I believed him. But I had no capital left.

A 25-year-old in Suzhou, with no house or car, but credit card limits approved quickly. I used three credit cards, borrowed from two online lending platforms, totaling 120,000 yuan, plus the last bit of my leftover money, all converted into U, and blindly jumped in.

The first few days, the market really rose, and my account was increasing daily. Looking at those numbers, I thought all the losses before were necessary costs—God was testing me, and now the test was over, it was time for a reward.

And then came May.

Everyone knows what happened next, no need to go into detail. I only remember those days I didn’t eat or sleep, constantly refreshing the K-line, watching the price drop from dozens of dollars to a few dollars, then to a few cents, then to fractions of a cent. Every time I wanted to sell, but every time I thought it had fallen enough and should rebound. Finally, it dropped to a price that no exchange could display.

Liquidity was zero.

My Luna still in my wallet, the quantity unchanged, but they were worthless. Not worth a penny. 120,000 yuan plus the 80,000 yuan lost earlier, totaling 200,000 yuan—gone.

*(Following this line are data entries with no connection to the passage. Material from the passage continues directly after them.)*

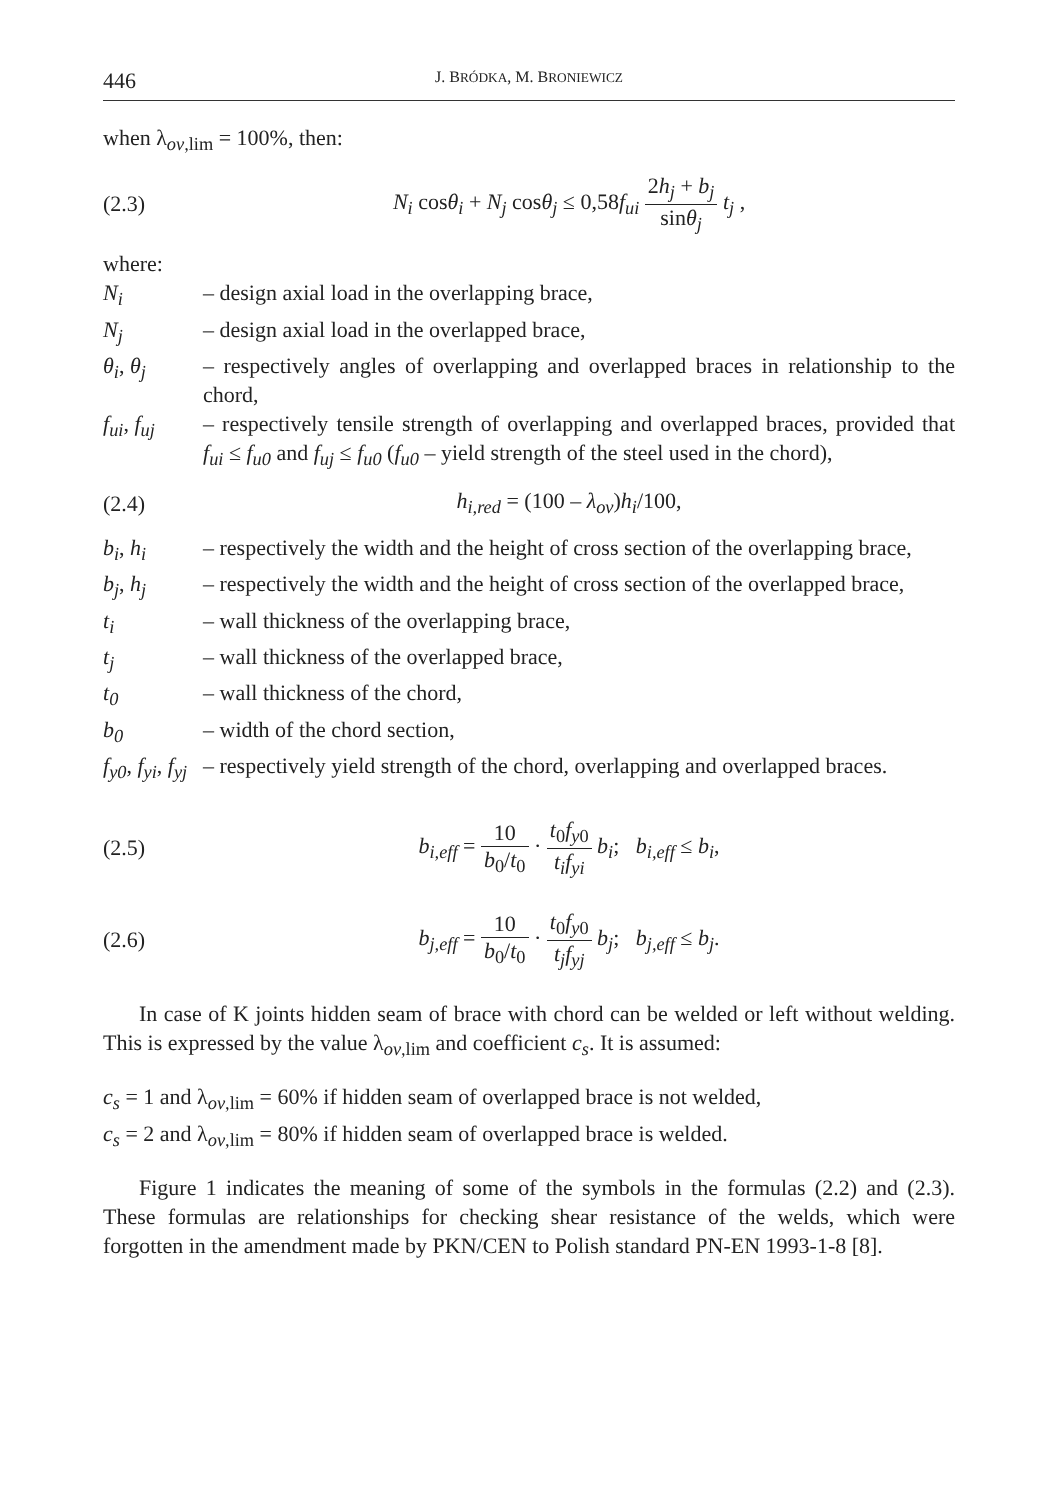446 J. BRÓDKA, M. BRONIEWICZ
when λ<sub>ov,lim</sub> = 100%, then:
(2.3) N<sub>i</sub> cosθ<sub>i</sub> + N<sub>j</sub> cosθ<sub>j</sub> ≤ 0,58f<sub>ui</sub> 2h<sub>j</sub> + b<sub>j</sub> sinθ<sub>j</sub> t<sub>j</sub> ,
where:
N<sub>i</sub> – design axial load in the overlapping brace,
N<sub>j</sub> – design axial load in the overlapped brace,
θ<sub>i</sub>, θ<sub>j</sub> – respectively angles of overlapping and overlapped braces in relationship to the chord,
f<sub>ui</sub>, f<sub>uj</sub> – respectively tensile strength of overlapping and overlapped braces, provided that f<sub>ui</sub> ≤ f<sub>u0</sub> and f<sub>uj</sub> ≤ f<sub>u0</sub> (f<sub>u0</sub> – yield strength of the steel used in the chord),
(2.4) h<sub>i,red</sub> = (100 – λ<sub>ov</sub>)h<sub>i</sub>/100,
b<sub>i</sub>, h<sub>i</sub> – respectively the width and the height of cross section of the overlapping brace,
b<sub>j</sub>, h<sub>j</sub> – respectively the width and the height of cross section of the overlapped brace,
t<sub>i</sub> – wall thickness of the overlapping brace,
t<sub>j</sub> – wall thickness of the overlapped brace,
t<sub>0</sub> – wall thickness of the chord,
b<sub>0</sub> – width of the chord section,
f<sub>y0</sub>, f<sub>yi</sub>, f<sub>yj</sub> – respectively yield strength of the chord, overlapping and overlapped braces.
(2.5) b<sub>i,eff</sub> = 10 b<sub>0</sub>/t<sub>0</sub> · t<sub>0</sub>f<sub>y</sub><sub>0</sub> t<sub>i</sub>f<sub>yi</sub> b<sub>i</sub>; b<sub>i,eff</sub> ≤ b<sub>i</sub>,
(2.6) b<sub>j,eff</sub> = 10 b<sub>0</sub>/t<sub>0</sub> · t<sub>0</sub>f<sub>y</sub><sub>0</sub> t<sub>j</sub>f<sub>yj</sub> b<sub>j</sub>; b<sub>j,eff</sub> ≤ b<sub>j</sub>.
In case of K joints hidden seam of brace with chord can be welded or left without welding. This is expressed by the value λ<sub>ov,lim</sub> and coefficient c<sub>s</sub>. It is assumed:
c<sub>s</sub> = 1 and λ<sub>ov,lim</sub> = 60% if hidden seam of overlapped brace is not welded,
c<sub>s</sub> = 2 and λ<sub>ov,lim</sub> = 80% if hidden seam of overlapped brace is welded.
Figure 1 indicates the meaning of some of the symbols in the formulas (2.2) and (2.3). These formulas are relationships for checking shear resistance of the welds, which were forgotten in the amendment made by PKN/CEN to Polish standard PN-EN 1993-1-8 [8].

That afternoon, I sat in my rented room, with my phone on the bed, the screen still lit, showing my wallet page, total assets at zero point zero zero. I heard the scrap collector downstairs shouting, collecting old refrigerators, old TVs, old computers. Sunlight streamed through the window onto my face. At that moment, I thought I wouldn’t be able to pay the credit card bill next month, couldn’t even cover the minimum repayment.

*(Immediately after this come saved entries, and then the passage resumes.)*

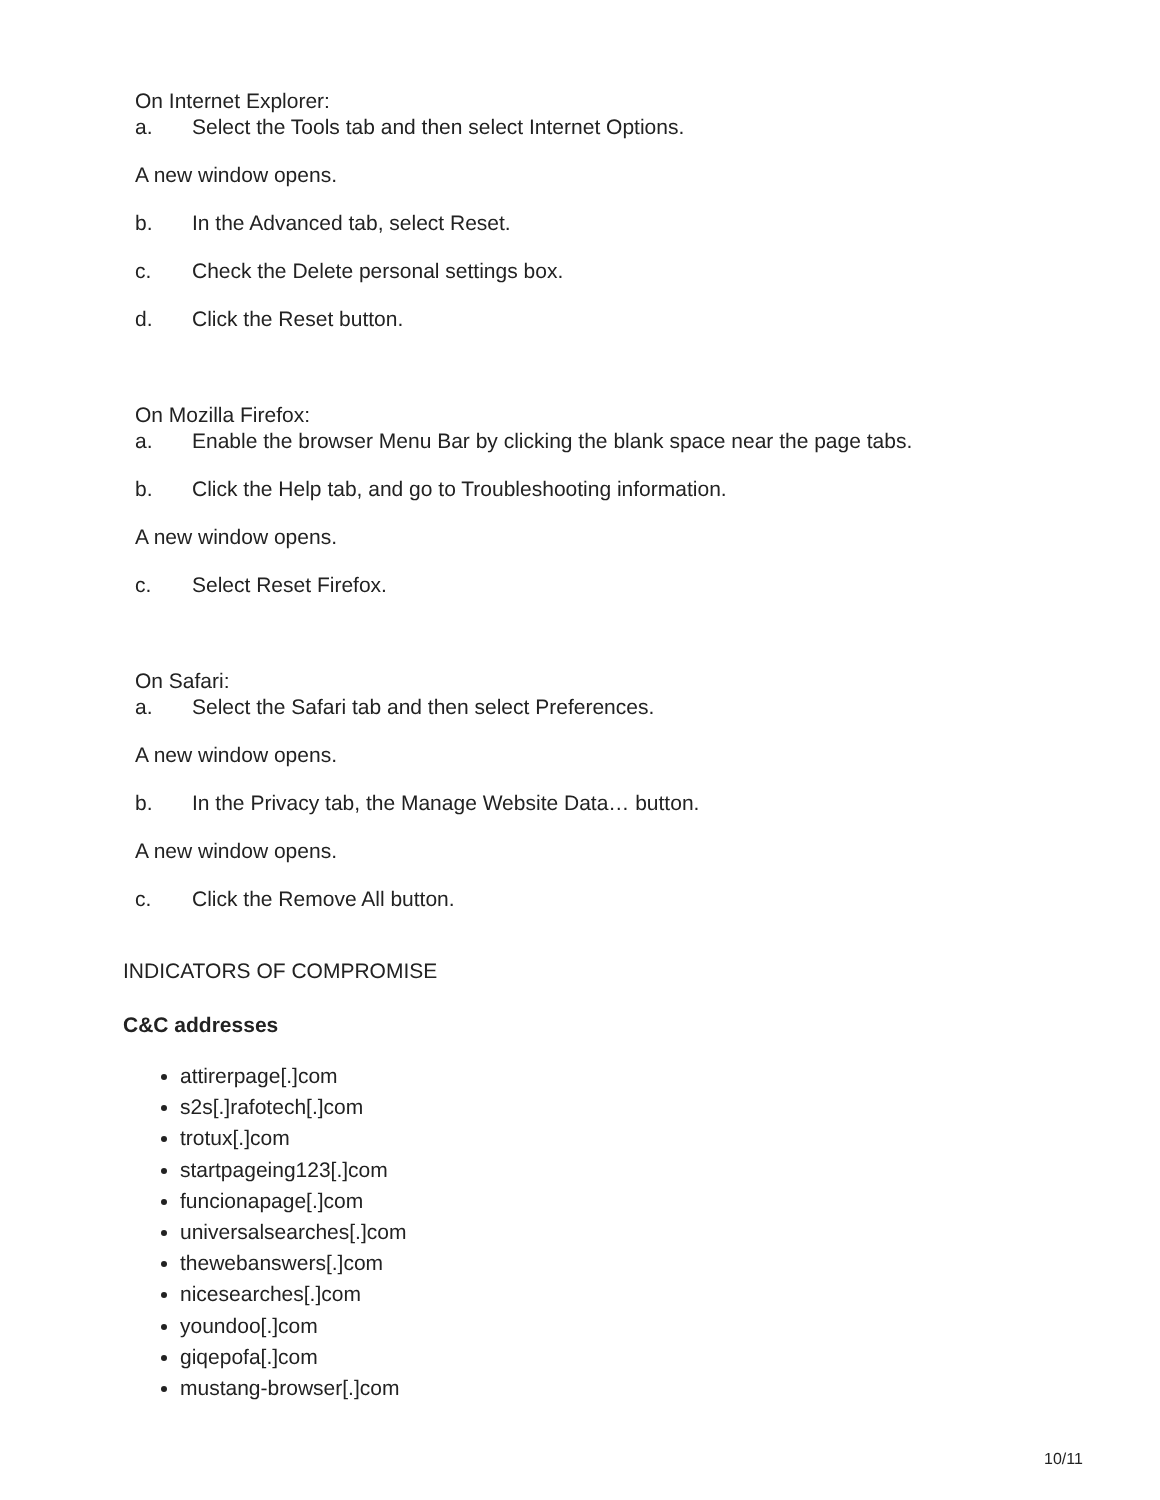On Internet Explorer:
a. Select the Tools tab and then select Internet Options.
A new window opens.
b. In the Advanced tab, select Reset.
c. Check the Delete personal settings box.
d. Click the Reset button.
On Mozilla Firefox:
a. Enable the browser Menu Bar by clicking the blank space near the page tabs.
b. Click the Help tab, and go to Troubleshooting information.
A new window opens.
c. Select Reset Firefox.
On Safari:
a. Select the Safari tab and then select Preferences.
A new window opens.
b. In the Privacy tab, the Manage Website Data… button.
A new window opens.
c. Click the Remove All button.
INDICATORS OF COMPROMISE
C&C addresses
attirerpage[.]com
s2s[.]rafotech[.]com
trotux[.]com
startpageing123[.]com
funcionapage[.]com
universalsearches[.]com
thewebanswers[.]com
nicesearches[.]com
youndoo[.]com
giqepofa[.]com
mustang-browser[.]com
10/11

Ah Hao never responded to me again. Someone in the group asked about Luna, and the admin kicked him out.

The following days are the worst memories of my life. Collection calls from morning till night, first to me, then to my contacts. My mom called asking if I was okay, if something happened outside—I couldn’t say a word, holding the phone. I changed jobs, from electronics factory to delivery driver, working day and night. At most, I earned over 12,000 yuan a month, but that wasn’t enough to even cover the interest.

At night, I often couldn’t sleep, tossing and turning, thinking about those “what ifs.” What if I hadn’t opened that twentyfold order in March? What if I had stopped at the first liquidation? What if I hadn’t clicked that notification at all—I might still be working in the factory, earning 6,000 yuan a month, with money in my account, and no panic in my heart.

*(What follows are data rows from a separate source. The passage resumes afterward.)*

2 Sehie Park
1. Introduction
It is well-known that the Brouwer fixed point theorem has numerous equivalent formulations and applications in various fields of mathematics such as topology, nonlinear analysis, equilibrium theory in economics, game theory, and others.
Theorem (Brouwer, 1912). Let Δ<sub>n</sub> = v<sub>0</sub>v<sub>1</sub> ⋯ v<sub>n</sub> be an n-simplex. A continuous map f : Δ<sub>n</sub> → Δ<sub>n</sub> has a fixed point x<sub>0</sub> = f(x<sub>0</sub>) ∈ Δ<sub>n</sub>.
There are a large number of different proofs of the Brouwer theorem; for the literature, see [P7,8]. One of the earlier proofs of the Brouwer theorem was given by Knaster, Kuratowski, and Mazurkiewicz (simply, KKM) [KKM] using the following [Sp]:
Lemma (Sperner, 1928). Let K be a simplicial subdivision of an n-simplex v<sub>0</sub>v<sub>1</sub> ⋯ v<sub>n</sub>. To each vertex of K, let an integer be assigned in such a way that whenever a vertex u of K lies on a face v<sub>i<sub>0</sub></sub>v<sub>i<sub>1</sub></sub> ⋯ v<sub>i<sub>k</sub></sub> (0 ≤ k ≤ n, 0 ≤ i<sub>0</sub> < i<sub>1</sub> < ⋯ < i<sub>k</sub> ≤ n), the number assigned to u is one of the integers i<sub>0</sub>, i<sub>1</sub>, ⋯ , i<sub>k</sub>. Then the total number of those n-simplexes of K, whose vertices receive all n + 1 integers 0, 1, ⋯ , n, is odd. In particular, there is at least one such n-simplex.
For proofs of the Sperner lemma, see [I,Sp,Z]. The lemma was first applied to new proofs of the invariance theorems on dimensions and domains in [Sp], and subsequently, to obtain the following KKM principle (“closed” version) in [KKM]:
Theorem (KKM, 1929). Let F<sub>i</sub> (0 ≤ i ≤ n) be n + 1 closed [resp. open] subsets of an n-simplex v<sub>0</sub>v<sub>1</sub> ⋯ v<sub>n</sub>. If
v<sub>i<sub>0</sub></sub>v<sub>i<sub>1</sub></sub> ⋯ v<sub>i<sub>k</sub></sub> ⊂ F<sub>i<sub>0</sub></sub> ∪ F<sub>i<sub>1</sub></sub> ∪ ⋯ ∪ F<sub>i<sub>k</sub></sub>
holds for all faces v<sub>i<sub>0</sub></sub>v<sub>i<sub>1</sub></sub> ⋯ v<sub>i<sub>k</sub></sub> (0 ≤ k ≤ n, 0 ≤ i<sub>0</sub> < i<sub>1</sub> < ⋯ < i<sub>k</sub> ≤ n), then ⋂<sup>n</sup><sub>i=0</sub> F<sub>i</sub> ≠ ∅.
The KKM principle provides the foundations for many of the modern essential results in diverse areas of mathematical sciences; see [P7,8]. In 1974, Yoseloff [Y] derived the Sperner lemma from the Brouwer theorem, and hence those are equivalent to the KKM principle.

But those “what ifs” are useless. Once the money is gone, it’s gone. The road was one I walked step by step. No one forced me to open the trades, no one held my hand to click confirm. Every decision was mine—even Ah Hao wasn’t a scammer; he just showed me a path, and I was the one desperately running upward.

Since then, I’ve never touched contracts again, nor bought any coins. I deleted the exchange app from my phone, but I didn’t delete the wallet. Inside, there are still tens of thousands of Luna Classic, their value forever shown as zero.

Sometimes, passing a cybercafe while delivering, I see young people playing games inside, and I think of myself two years ago. I want to walk over and say something, but I don’t know what. Maybe it’s useless—some roads you have to walk yourself to see where they end.